Researchers are transforming chatbots into online agents that play games, query websites, schedule meetings, build bar charts and do more.
The widely used chatbot ChatGPT was designed to generate digital text, everything from poetry to term papers to computer programs. But when a team of artificial intelligence researchers at the computer chip company Nvidia got their hands on the chatbot’s underlying technology, they realized it could do a lot more.

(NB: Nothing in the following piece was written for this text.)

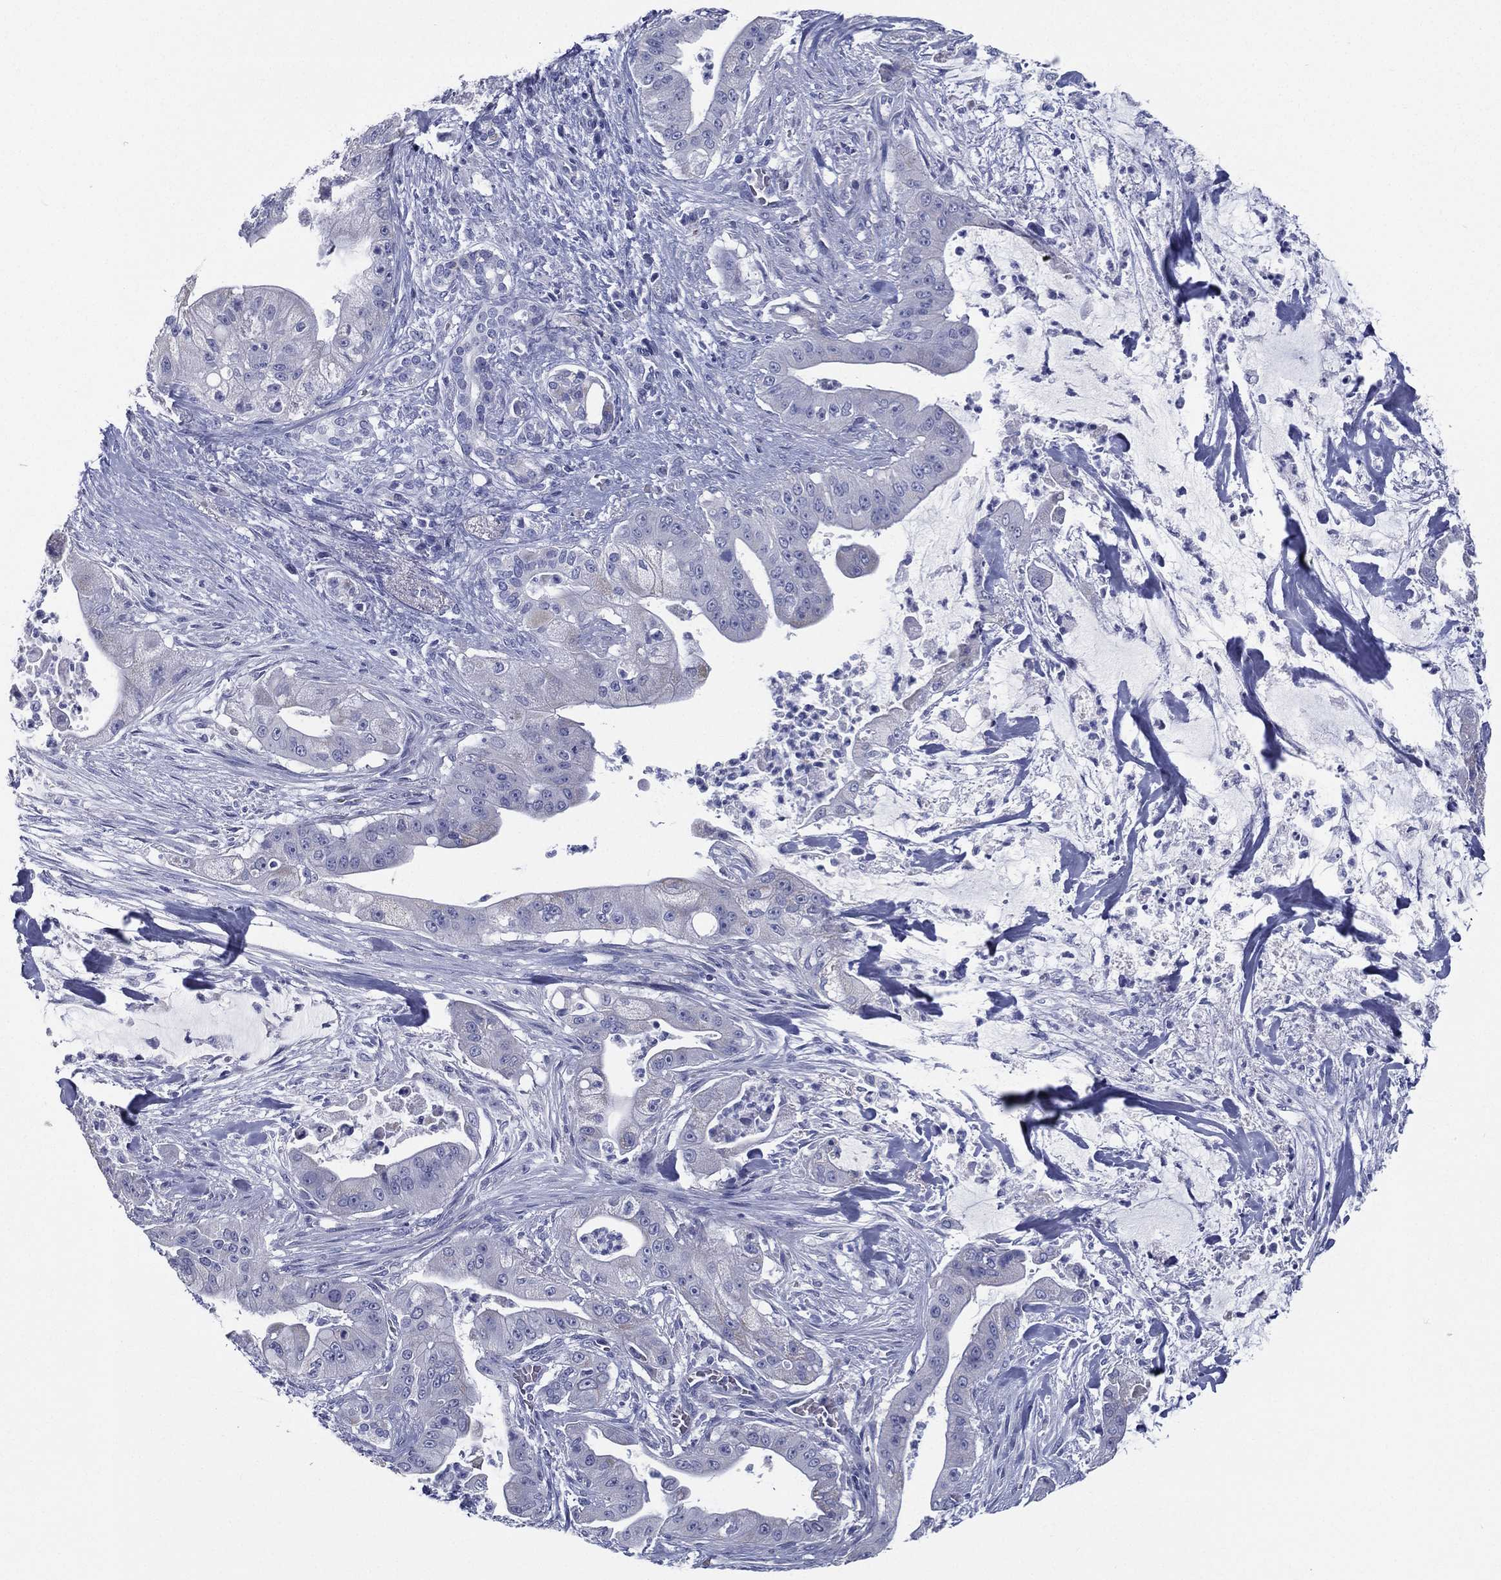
{"staining": {"intensity": "negative", "quantity": "none", "location": "none"}, "tissue": "pancreatic cancer", "cell_type": "Tumor cells", "image_type": "cancer", "snomed": [{"axis": "morphology", "description": "Normal tissue, NOS"}, {"axis": "morphology", "description": "Inflammation, NOS"}, {"axis": "morphology", "description": "Adenocarcinoma, NOS"}, {"axis": "topography", "description": "Pancreas"}], "caption": "Tumor cells show no significant protein staining in pancreatic adenocarcinoma.", "gene": "RSPH4A", "patient": {"sex": "male", "age": 57}}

Within weeks, they taught it to play Minecraft, one of the world’s most popular video games. Inside Minecraft’s digital universe, it learned to swim, gather plants, hunt pigs, mine gold and build houses.
“It can go into the Minecraft world and explore by itself and collect materials by itself and get better and better at all kinds of skills,” said a Nvidia senior research scientist, Linxi Fan, who is known as Jim.
The project was an early sign that the world’s leading artificial intelligence researchers are transforming chatbots into a new kind of autonomous system called an A.I. agent. These agents can do more than chat. They can use software apps, websites and other online tools, including spreadsheets, online calendars, travel sites and more.
In time, many researchers say, the A.I. agents could become far more sophisticated, and could replace office workers, automating almost any white-collar job.
“This is a huge commercial opportunity, potentially trillions of dollars,” said Jeff Clune, a computer science professor at the University of British Columbia who previously worked on this kind of technology as a researcher at OpenAI, the San Francisco start-up that built ChatGPT. “This has a huge upside — and huge consequences — for society.”